### STUDY TEXT
There are “only” 83 countries with over 40% dependency on a single ISP. 65 of those are above 50%. There are 39 usually small countries with instability indices over 90%. There are exceptions though: North Korea’s index is 100% for the AS 131279, which needs no explanation; the same applies to Eritrea, Greenland, and New Caledonia, although the reasons may be different. Ethiopia’s 99% dependency on a single AS 24757 (EthioNet) with a population of 100 million is quite surprising in 2018. Syria is 99.5% dependent on the AS 29256, which is a huge loss from last year’s 88.75% caused by the departure of the German AS that was the market leader. Cuba has an index of 97% with great instability due to its dependence on AS 11960. Jamaica’s index is 91.3% for AS 23520 owned by Columbus Networks, the company we often encounter as the sole provider for microstates in the Americas.

Compared to Luxembourg in 30th place with 9.8% dependency on AS 6661, Monaco has an index of 66% (AS 6758), which is peculiar for a country of such wealth and geography.
######
### DATASET EXTRACT
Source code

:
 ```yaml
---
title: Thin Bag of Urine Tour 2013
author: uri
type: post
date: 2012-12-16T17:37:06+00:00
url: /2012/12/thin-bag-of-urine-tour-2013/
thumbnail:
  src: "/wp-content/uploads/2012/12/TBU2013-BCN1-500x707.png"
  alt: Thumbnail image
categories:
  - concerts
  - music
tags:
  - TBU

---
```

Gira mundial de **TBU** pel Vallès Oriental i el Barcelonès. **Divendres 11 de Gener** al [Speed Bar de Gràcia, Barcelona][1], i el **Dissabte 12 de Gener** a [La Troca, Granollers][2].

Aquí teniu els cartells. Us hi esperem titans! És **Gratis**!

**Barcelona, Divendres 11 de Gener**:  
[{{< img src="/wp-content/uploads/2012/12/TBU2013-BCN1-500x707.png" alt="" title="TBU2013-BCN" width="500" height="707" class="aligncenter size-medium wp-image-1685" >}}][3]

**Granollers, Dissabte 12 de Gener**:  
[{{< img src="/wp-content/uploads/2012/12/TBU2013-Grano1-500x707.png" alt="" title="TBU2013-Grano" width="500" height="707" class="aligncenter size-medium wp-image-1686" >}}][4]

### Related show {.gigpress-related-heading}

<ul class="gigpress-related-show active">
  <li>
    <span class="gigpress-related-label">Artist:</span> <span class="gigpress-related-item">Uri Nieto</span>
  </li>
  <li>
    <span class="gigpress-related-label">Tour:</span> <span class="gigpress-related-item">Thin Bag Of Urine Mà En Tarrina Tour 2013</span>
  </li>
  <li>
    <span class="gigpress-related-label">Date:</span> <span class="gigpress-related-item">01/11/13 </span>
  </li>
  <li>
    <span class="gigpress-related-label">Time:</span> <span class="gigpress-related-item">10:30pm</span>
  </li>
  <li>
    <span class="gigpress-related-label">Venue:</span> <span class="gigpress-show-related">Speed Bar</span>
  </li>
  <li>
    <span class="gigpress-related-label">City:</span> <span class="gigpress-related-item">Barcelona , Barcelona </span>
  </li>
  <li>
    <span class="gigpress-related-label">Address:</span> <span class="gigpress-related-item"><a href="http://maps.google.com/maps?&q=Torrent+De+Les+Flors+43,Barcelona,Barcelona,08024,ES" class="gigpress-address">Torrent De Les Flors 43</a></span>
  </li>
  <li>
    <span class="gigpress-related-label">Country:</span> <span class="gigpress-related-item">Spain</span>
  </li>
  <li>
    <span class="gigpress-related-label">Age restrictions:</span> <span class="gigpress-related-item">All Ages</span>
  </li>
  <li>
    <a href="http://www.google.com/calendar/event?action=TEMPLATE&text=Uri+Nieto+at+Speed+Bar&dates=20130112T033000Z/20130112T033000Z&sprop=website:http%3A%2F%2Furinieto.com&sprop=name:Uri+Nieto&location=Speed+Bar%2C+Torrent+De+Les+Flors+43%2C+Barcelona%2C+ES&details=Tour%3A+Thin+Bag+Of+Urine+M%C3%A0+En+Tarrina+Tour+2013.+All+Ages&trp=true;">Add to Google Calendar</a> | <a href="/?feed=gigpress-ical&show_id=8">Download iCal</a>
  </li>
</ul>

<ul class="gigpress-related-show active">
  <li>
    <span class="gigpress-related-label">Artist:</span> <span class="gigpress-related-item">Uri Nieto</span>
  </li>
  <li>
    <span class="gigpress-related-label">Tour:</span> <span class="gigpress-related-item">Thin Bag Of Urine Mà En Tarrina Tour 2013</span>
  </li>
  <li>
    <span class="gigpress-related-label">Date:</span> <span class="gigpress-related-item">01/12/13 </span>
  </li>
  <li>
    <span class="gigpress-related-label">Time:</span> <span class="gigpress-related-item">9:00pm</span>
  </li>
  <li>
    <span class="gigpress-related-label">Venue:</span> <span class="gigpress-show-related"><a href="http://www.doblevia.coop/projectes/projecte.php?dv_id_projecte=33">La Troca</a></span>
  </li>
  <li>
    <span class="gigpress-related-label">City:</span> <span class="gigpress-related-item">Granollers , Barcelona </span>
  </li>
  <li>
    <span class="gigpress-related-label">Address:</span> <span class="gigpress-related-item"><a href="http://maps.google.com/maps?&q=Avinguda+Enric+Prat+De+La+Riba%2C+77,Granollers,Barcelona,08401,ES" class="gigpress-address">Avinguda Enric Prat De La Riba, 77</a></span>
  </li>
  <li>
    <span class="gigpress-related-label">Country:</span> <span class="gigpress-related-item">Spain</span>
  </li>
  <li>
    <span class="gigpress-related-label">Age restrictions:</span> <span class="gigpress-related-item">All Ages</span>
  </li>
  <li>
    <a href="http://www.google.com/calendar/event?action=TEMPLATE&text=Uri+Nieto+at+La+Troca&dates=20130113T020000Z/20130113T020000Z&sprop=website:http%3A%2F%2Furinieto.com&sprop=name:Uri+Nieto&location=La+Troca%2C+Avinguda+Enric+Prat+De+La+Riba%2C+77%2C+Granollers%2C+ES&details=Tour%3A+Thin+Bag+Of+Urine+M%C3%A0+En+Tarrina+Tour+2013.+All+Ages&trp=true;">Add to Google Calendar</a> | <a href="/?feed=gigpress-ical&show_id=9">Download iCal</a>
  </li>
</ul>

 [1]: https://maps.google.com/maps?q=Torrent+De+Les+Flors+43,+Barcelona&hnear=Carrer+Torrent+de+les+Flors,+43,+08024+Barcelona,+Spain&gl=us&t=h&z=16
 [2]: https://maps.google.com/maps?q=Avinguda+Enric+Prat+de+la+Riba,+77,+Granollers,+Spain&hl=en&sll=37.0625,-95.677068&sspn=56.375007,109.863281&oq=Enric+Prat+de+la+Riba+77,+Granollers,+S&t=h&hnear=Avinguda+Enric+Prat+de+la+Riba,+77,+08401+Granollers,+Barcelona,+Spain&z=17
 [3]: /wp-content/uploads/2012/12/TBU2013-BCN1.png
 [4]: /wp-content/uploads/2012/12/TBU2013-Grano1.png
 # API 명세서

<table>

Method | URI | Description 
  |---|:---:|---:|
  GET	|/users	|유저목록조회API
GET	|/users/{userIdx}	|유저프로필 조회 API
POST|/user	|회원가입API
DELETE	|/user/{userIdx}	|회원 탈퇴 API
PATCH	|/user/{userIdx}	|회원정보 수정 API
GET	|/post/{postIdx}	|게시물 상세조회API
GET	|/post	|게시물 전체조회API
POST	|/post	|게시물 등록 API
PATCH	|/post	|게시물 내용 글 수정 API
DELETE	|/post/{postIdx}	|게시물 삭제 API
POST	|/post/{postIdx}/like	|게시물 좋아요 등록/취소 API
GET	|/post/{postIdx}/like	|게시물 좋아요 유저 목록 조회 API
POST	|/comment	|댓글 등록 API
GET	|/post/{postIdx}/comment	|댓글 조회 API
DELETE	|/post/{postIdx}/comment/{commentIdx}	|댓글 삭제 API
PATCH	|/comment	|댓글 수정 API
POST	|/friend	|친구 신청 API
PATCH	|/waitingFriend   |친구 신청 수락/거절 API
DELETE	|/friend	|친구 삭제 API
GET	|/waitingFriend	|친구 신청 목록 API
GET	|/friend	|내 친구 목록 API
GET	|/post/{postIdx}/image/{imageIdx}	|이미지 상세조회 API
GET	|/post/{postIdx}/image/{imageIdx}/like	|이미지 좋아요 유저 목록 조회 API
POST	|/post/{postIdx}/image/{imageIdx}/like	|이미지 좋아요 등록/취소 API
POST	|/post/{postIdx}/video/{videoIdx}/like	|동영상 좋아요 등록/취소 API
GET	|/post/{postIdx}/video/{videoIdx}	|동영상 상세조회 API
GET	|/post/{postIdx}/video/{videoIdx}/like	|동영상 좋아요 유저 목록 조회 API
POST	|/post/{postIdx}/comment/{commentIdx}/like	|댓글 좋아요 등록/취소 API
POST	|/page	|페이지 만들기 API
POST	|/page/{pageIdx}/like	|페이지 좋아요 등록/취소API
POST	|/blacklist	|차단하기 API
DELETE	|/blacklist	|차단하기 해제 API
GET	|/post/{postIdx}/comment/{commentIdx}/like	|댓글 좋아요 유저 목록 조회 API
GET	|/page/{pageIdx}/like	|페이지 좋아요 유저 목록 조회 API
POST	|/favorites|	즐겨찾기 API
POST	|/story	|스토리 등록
######
• _PROBLEM DETAILS_: Revise the passage on single-ISP dependency between "Compared to Luxembourg" and "wealth and geography.", inclusive, so that "peculiar" becomes "unusual".

• _SOLUTION FOR THIS EXERCISE_:
Compared to Luxembourg in 30th place with 9.8% dependency on AS 6661, Monaco has an index of 66% (AS 6758), which is unusual for a country of such wealth and geography.